** Assignment **
The output consists only of the lines from the one with "Image 1: First" through the end of the records, each printed exactly, and contains no pictures.
[Opening Data section]
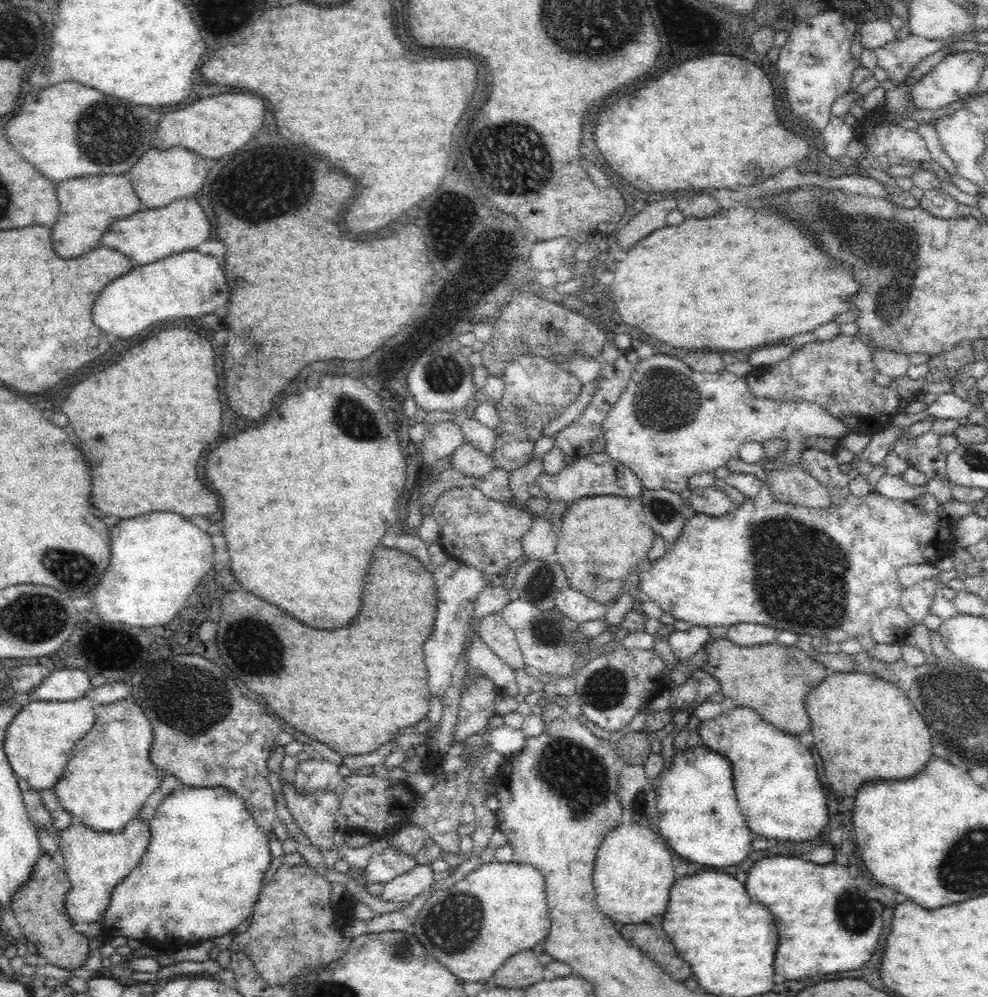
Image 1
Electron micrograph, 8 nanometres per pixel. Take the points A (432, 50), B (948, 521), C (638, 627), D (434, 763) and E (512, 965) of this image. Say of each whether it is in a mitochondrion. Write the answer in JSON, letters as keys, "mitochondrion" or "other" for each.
{"A":"other","B":"other","C":"other","D":"other","E":"other"}

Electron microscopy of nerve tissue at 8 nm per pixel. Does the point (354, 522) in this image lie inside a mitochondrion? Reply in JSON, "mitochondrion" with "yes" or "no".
{"mitochondrion":"no"}

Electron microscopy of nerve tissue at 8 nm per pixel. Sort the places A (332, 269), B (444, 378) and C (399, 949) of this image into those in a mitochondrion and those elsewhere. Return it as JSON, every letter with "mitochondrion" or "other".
{"A":"other","B":"mitochondrion","C":"mitochondrion"}

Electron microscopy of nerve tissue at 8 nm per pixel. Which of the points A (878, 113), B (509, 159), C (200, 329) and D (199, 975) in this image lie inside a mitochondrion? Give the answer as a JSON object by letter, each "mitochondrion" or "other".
{"A":"other","B":"mitochondrion","C":"other","D":"other"}

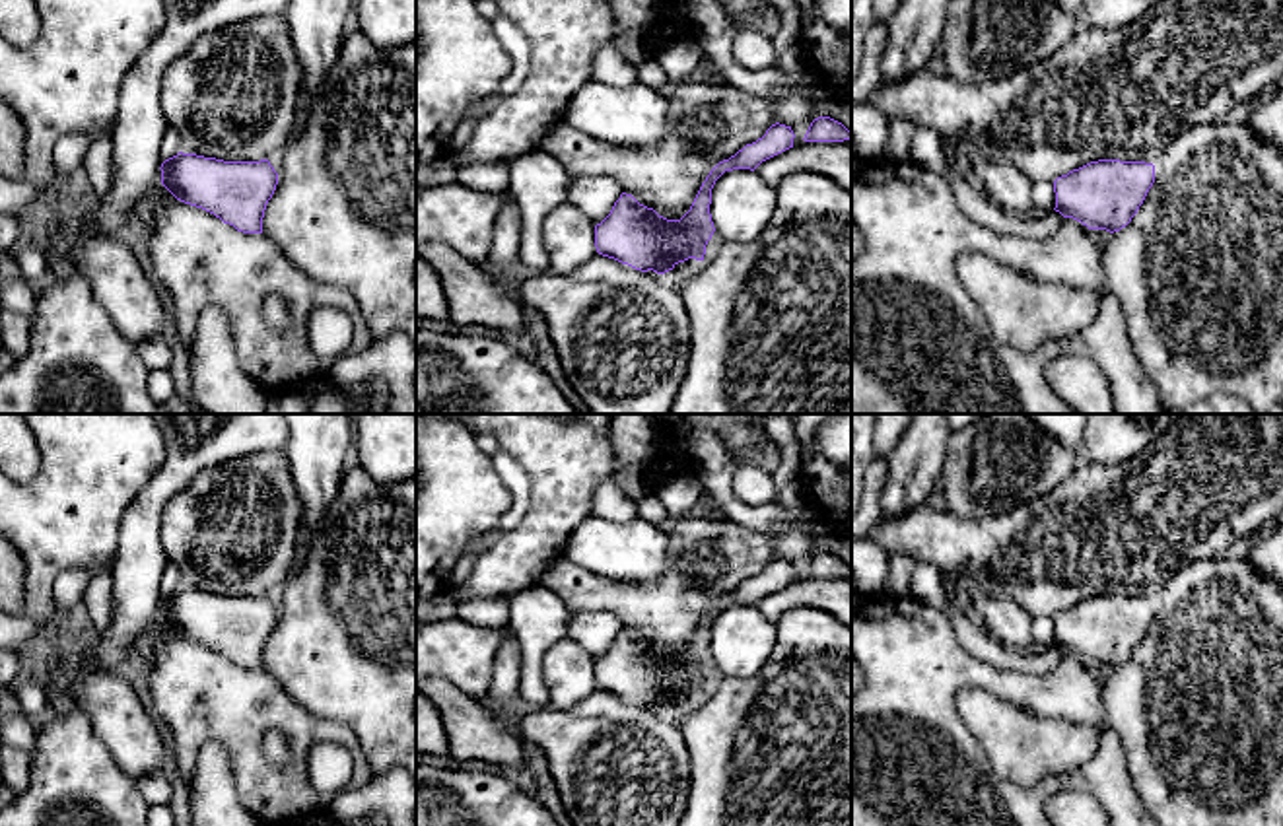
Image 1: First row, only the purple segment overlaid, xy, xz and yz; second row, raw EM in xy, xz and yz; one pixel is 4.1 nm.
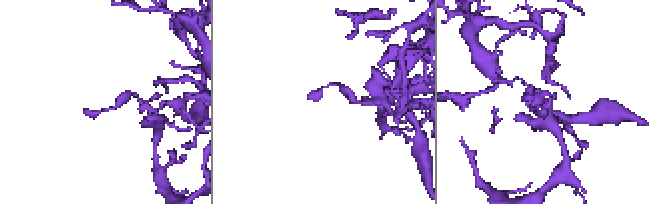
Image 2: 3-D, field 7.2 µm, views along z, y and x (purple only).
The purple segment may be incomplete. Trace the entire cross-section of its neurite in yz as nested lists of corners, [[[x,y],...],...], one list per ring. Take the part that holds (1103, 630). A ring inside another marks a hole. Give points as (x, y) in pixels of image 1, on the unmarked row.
[[[1176,414],[1162,437],[1129,461],[1096,465],[1081,455],[1067,480],[1013,511],[964,519],[923,503],[898,517],[881,517],[867,540],[886,554],[929,562],[953,579],[968,573],[986,595],[1019,604],[1030,618],[1052,616],[1056,647],[1114,669],[1137,649],[1155,618],[1155,601],[1182,568],[1256,536],[1281,513],[1283,414]]]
[Closing Data section]
** Response for this exercise **
Image 1: First row, only the purple segment overlaid, xy, xz and yz; second row, raw EM in xy, xz and yz; one pixel is 4.1 nm.
Image 2: 3-D, field 7.2 µm, views along z, y and x (purple only).
The purple segment may be incomplete. Trace the entire cross-section of its neurite in yz as nested lists of corners, [[[x,y],...],...], one list per ring. Take the part that holds (1103, 630). A ring inside another marks a hole. Give points as (x, y) in pixels of image 1, on the unmarked row.
[[[1176,414],[1162,437],[1129,461],[1096,465],[1081,455],[1067,480],[1013,511],[964,519],[923,503],[898,517],[881,517],[867,540],[886,554],[929,562],[953,579],[968,573],[986,595],[1019,604],[1030,618],[1052,616],[1056,647],[1114,669],[1137,649],[1155,618],[1155,601],[1182,568],[1256,536],[1281,513],[1283,414]]]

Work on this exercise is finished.